Carolina Cabello warns that we must be careful that the law does not remain a dead letter. “There is a key precedent: the modification that was made to the Sports Law with the inclusion of the harassment protocol against all types of arbitrary discrimination in sport, which has been going on for a few years. However, very few clubs have updated their statutes. It is probable that the clubs – which are mostly public limited companies and which by definition seek economic returns for their shareholders, promote profit rather than development and investment in the activity itself – seek a way out to avoid the basis of the law : that the athletes have a contract, a salary”.
Deputy Olivera appeals to honor. “The Women’s Soccer Law is just the beginning. We still have a long way to go and, as a deputy and member of the Sports Commission, I will be attentive and we will monitor this issue and all those who come. We know that there are many interested in women’s football not advancing. In Europe women’s football fills stadiums, why refuse if not for machismo and lack of culture?”

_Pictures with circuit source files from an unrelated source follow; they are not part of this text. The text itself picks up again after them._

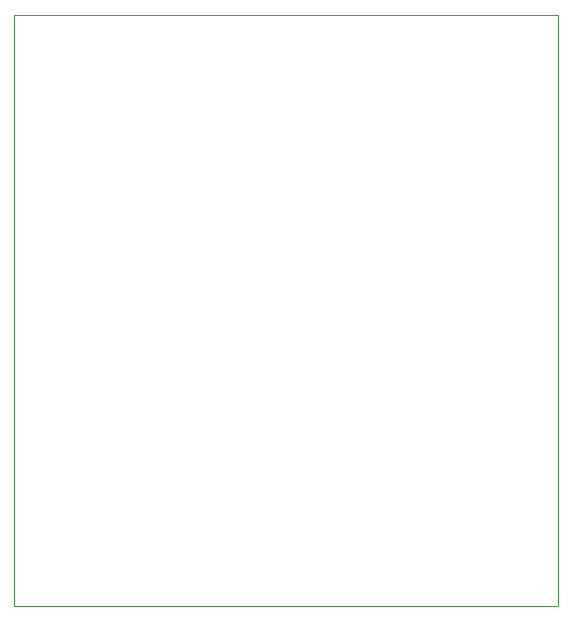
<source format=gm1>
G04 #@! TF.GenerationSoftware,KiCad,Pcbnew,6.0.5-a6ca702e91~116~ubuntu20.04.1*
G04 #@! TF.CreationDate,2022-05-07T11:35:15-04:00*
G04 #@! TF.ProjectId,vcapf_jacks,76636170-665f-46a6-9163-6b732e6b6963,rev?*
G04 #@! TF.SameCoordinates,Original*
G04 #@! TF.FileFunction,Profile,NP*
%FSLAX46Y46*%
G04 Gerber Fmt 4.6, Leading zero omitted, Abs format (unit mm)*
G04 Created by KiCad (PCBNEW 6.0.5-a6ca702e91~116~ubuntu20.04.1) date 2022-05-07 11:35:15*
%MOMM*%
%LPD*%
G01*
G04 APERTURE LIST*
G04 #@! TA.AperFunction,Profile*
%ADD10C,0.100000*%
G04 #@! TD*
G04 APERTURE END LIST*
D10*
X126999292Y-74999292D02*
X173001000Y-75000000D01*
X173001000Y-75000000D02*
X173000707Y-125000707D01*
X126999292Y-125000707D02*
X126999292Y-74999292D01*
X173000707Y-125000707D02*
X126999292Y-125000707D01*
M02*

</source>
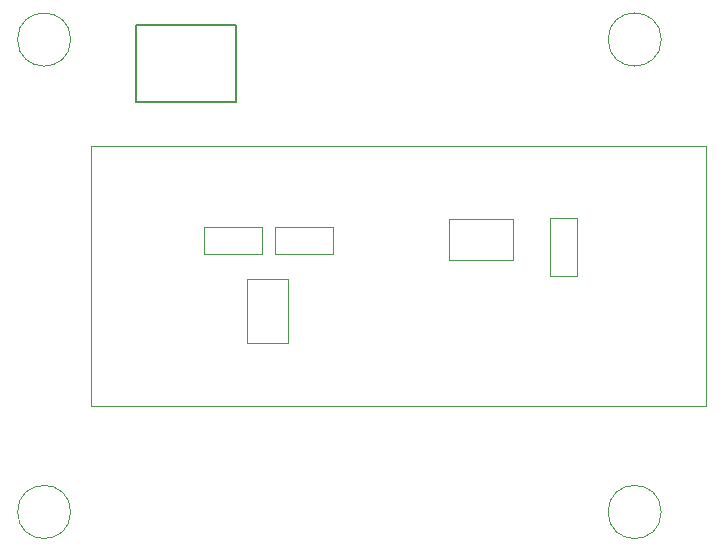
<source format=gbr>
%TF.GenerationSoftware,KiCad,Pcbnew,8.0.4*%
%TF.CreationDate,2025-01-24T17:00:10-06:00*%
%TF.ProjectId,potentiostat control,706f7465-6e74-4696-9f73-74617420636f,0.1*%
%TF.SameCoordinates,Original*%
%TF.FileFunction,Other,User*%
%FSLAX46Y46*%
G04 Gerber Fmt 4.6, Leading zero omitted, Abs format (unit mm)*
G04 Created by KiCad (PCBNEW 8.0.4) date 2025-01-24 17:00:10*
%MOMM*%
%LPD*%
G01*
G04 APERTURE LIST*
%ADD10C,0.050000*%
%ADD11C,0.120000*%
%ADD12C,0.152400*%
G04 APERTURE END LIST*
D10*
%TO.C,Q2*%
X117137500Y-100300000D02*
X120637500Y-100300000D01*
X117137500Y-105700000D02*
X117137500Y-100300000D01*
X120637500Y-100300000D02*
X120637500Y-105700000D01*
X120637500Y-105700000D02*
X117137500Y-105700000D01*
%TO.C,REF\u002A\u002A*%
X152250000Y-120000000D02*
G75*
G02*
X147750000Y-120000000I-2250000J0D01*
G01*
X147750000Y-120000000D02*
G75*
G02*
X152250000Y-120000000I2250000J0D01*
G01*
D11*
%TO.C,U1*%
X104000000Y-89000000D02*
X156000000Y-89000000D01*
X104000000Y-111000000D02*
X104000000Y-89000000D01*
X156000000Y-89000000D02*
X156000000Y-111000000D01*
X156000000Y-111000000D02*
X104000000Y-111000000D01*
D10*
%TO.C,R3*%
X113550000Y-95880000D02*
X118450000Y-95880000D01*
X113550000Y-98120000D02*
X113550000Y-95880000D01*
X118450000Y-95880000D02*
X118450000Y-98120000D01*
X118450000Y-98120000D02*
X113550000Y-98120000D01*
%TO.C,REF\u002A\u002A*%
X102250000Y-120000000D02*
G75*
G02*
X97750000Y-120000000I-2250000J0D01*
G01*
X97750000Y-120000000D02*
G75*
G02*
X102250000Y-120000000I2250000J0D01*
G01*
%TO.C,R1*%
X142850000Y-95100000D02*
X145090000Y-95100000D01*
X142850000Y-100000000D02*
X142850000Y-95100000D01*
X145090000Y-95100000D02*
X145090000Y-100000000D01*
X145090000Y-100000000D02*
X142850000Y-100000000D01*
%TO.C,R2*%
X119550000Y-95880000D02*
X124450000Y-95880000D01*
X119550000Y-98120000D02*
X119550000Y-95880000D01*
X124450000Y-95880000D02*
X124450000Y-98120000D01*
X124450000Y-98120000D02*
X119550000Y-98120000D01*
%TO.C,REF\u002A\u002A*%
X152250000Y-80000000D02*
G75*
G02*
X147750000Y-80000000I-2250000J0D01*
G01*
X147750000Y-80000000D02*
G75*
G02*
X152250000Y-80000000I2250000J0D01*
G01*
%TO.C,Q1*%
X134300000Y-95200000D02*
X139700000Y-95200000D01*
X134300000Y-98700000D02*
X134300000Y-95200000D01*
X139700000Y-95200000D02*
X139700000Y-98700000D01*
X139700000Y-98700000D02*
X134300000Y-98700000D01*
%TO.C,REF\u002A\u002A*%
X102250000Y-80000000D02*
G75*
G02*
X97750000Y-80000000I-2250000J0D01*
G01*
X97750000Y-80000000D02*
G75*
G02*
X102250000Y-80000000I2250000J0D01*
G01*
D12*
%TO.C,SW1*%
X107746700Y-78748800D02*
X116253300Y-78748800D01*
X107746700Y-85251200D02*
X107746700Y-78748800D01*
X116253300Y-78748800D02*
X116253300Y-85251200D01*
X116253300Y-85251200D02*
X107746700Y-85251200D01*
%TD*%
M02*

</source>
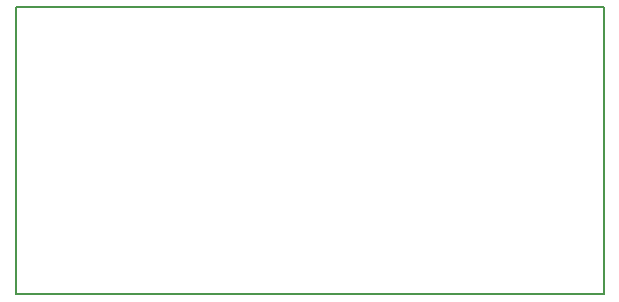
<source format=gbr>
G04 #@! TF.GenerationSoftware,KiCad,Pcbnew,(5.99.0-12936-g328d3d0d77)*
G04 #@! TF.CreationDate,2021-10-24T19:14:53+02:00*
G04 #@! TF.ProjectId,FSP-Display6S,4653502d-4469-4737-906c-617936532e6b,v1.0*
G04 #@! TF.SameCoordinates,Original*
G04 #@! TF.FileFunction,Profile,NP*
%FSLAX46Y46*%
G04 Gerber Fmt 4.6, Leading zero omitted, Abs format (unit mm)*
G04 Created by KiCad (PCBNEW (5.99.0-12936-g328d3d0d77)) date 2021-10-24 19:14:53*
%MOMM*%
%LPD*%
G01*
G04 APERTURE LIST*
G04 #@! TA.AperFunction,Profile*
%ADD10C,0.149860*%
G04 #@! TD*
G04 APERTURE END LIST*
D10*
X90932000Y-52324000D02*
X41148000Y-52324000D01*
X41148000Y-28067000D02*
X90932000Y-28067000D01*
X90932000Y-28067000D02*
X90932000Y-52324000D01*
X41148000Y-52324000D02*
X41148000Y-28067000D01*
M02*

</source>
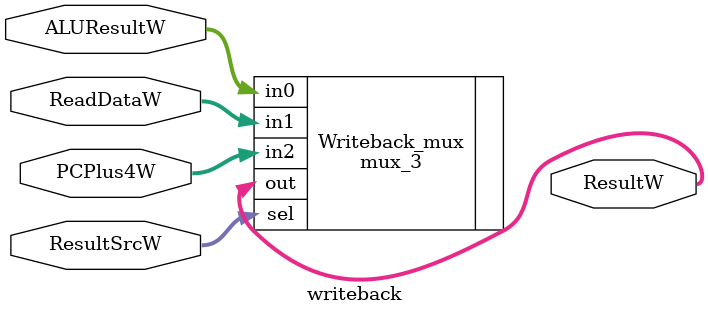
<source format=sv>
module writeback#(
    parameter ADDR_WIDTH = 5,
              DATA_WIDTH = 32
)(
    input logic [1:0] ResultSrcW,
    input logic [DATA_WIDTH-1:0] ALUResultW,
    input logic [DATA_WIDTH-1:0] ReadDataW,
    input logic [DATA_WIDTH-1:0] PCPlus4W,
    output logic [DATA_WIDTH-1:0] ResultW
);

mux_3 Writeback_mux(
    .sel(ResultSrcW),
    .in0(ALUResultW),
    .in1(ReadDataW),
    .in2(PCPlus4W),
    .out(ResultW)
);

endmodule

</source>
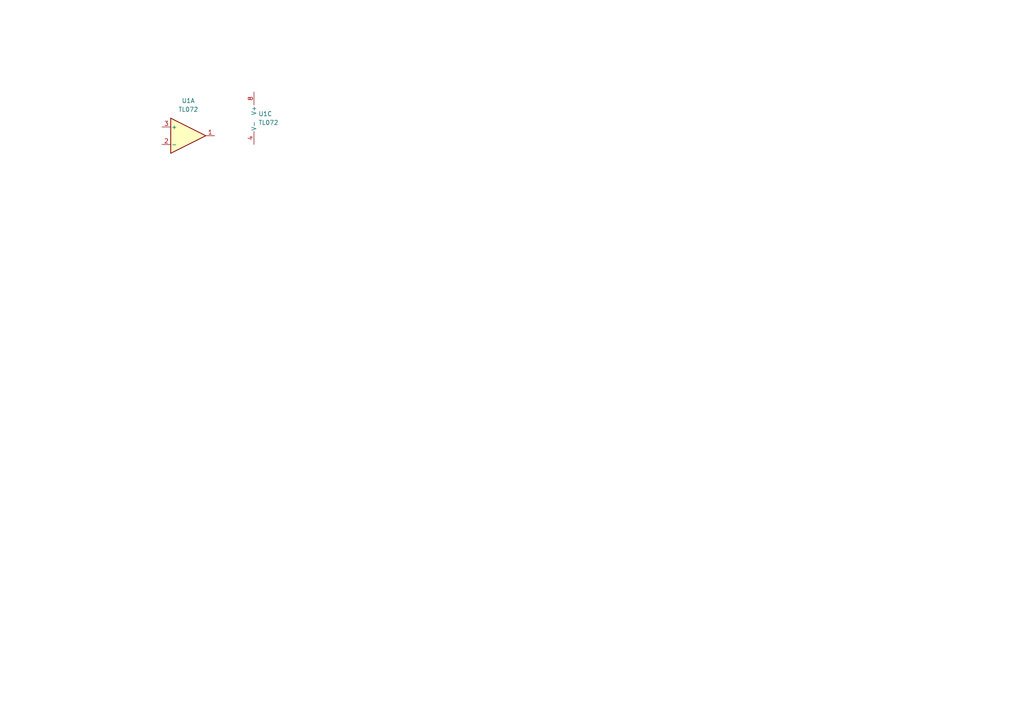
<source format=kicad_sch>
(kicad_sch (version 20211123) (generator eeschema)

  (uuid 756aef9c-6af4-4826-aca8-beb7c9731ea7)

  (paper "A4")

  


  (symbol (lib_id "Amplifier_Operational:TL072") (at 76.2 34.29 0) (unit 3)
    (in_bom yes) (on_board yes) (fields_autoplaced)
    (uuid 12faae4a-a991-4f9f-ad17-6b0bfb05a397)
    (property "Reference" "U1" (id 0) (at 74.93 33.0199 0)
      (effects (font (size 1.27 1.27)) (justify left))
    )
    (property "Value" "TL072" (id 1) (at 74.93 35.5599 0)
      (effects (font (size 1.27 1.27)) (justify left))
    )
    (property "Footprint" "" (id 2) (at 76.2 34.29 0)
      (effects (font (size 1.27 1.27)) hide)
    )
    (property "Datasheet" "http://www.ti.com/lit/ds/symlink/tl071.pdf" (id 3) (at 76.2 34.29 0)
      (effects (font (size 1.27 1.27)) hide)
    )
    (pin "1" (uuid 60e909a4-93f2-449c-bbf0-4c52fcd757a5))
    (pin "2" (uuid 60c2e3c1-0a18-4e7c-b62a-cae69e624e77))
    (pin "3" (uuid 3e4dc1aa-79d6-459b-a0bc-4d8a8658e776))
    (pin "5" (uuid 8c0a07be-c17a-4d22-825c-0fd6246db01c))
    (pin "6" (uuid a00e2fe4-2b09-43e5-aa1c-bf638ee245db))
    (pin "7" (uuid f3a44266-4412-4d0a-b231-2704ed889ae5))
    (pin "4" (uuid 838af57b-8ec2-40f4-8241-4f1e3c13f9f9))
    (pin "8" (uuid 474952e0-b239-47bb-980c-0129b0a24da9))
  )

  (symbol (lib_id "Amplifier_Operational:TL072") (at 54.61 39.37 0) (unit 1)
    (in_bom yes) (on_board yes) (fields_autoplaced)
    (uuid 5368d4f7-087e-45c1-8f28-463f84894808)
    (property "Reference" "U1" (id 0) (at 54.61 29.21 0))
    (property "Value" "TL072" (id 1) (at 54.61 31.75 0))
    (property "Footprint" "" (id 2) (at 54.61 39.37 0)
      (effects (font (size 1.27 1.27)) hide)
    )
    (property "Datasheet" "http://www.ti.com/lit/ds/symlink/tl071.pdf" (id 3) (at 54.61 39.37 0)
      (effects (font (size 1.27 1.27)) hide)
    )
    (pin "1" (uuid 03bc4c54-e1f8-4fb1-b733-c78f5c8e6609))
    (pin "2" (uuid 9c5f7831-4cf1-44ba-ae99-cfda443a15a4))
    (pin "3" (uuid 8b38fade-bbbc-4ea9-8423-d4302158fe76))
    (pin "5" (uuid 88e4960f-a5d2-40ea-a9dd-9e6157b319d6))
    (pin "6" (uuid 0bfbda02-a96a-4701-8cfc-cd93d941fb87))
    (pin "7" (uuid 7a24945c-e846-46e4-8918-7b34912fc84a))
    (pin "4" (uuid 1b3cfe20-e8fb-476d-9304-38b6aeb2269c))
    (pin "8" (uuid 53224b2c-ae88-4a96-95d4-e3235b2e48d2))
  )

  (sheet_instances
    (path "/" (page "1"))
  )

  (symbol_instances
    (path "/5368d4f7-087e-45c1-8f28-463f84894808"
      (reference "U1") (unit 1) (value "TL072") (footprint "")
    )
    (path "/12faae4a-a991-4f9f-ad17-6b0bfb05a397"
      (reference "U1") (unit 3) (value "TL072") (footprint "")
    )
  )
)

</source>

For Anjuff there is no magic wand to solve the problems, which are framed in a broader context of discrimination against women in our country. “The only way is for all the players to commit to taking football to the top, and start comparing ourselves to countries that have taken this path and are seeing the fruits today. This requires thinking differently, so as a first At the same time, it was important for us to recognize that the players are hard workers. Now we have to push collectively so that they perform in the best possible working conditions. Thus, endowing them with dignity and, also, creating a dynamic of high performance that results in greater competitiveness at the local level and greater international victories”, emphasizes the director Camila García.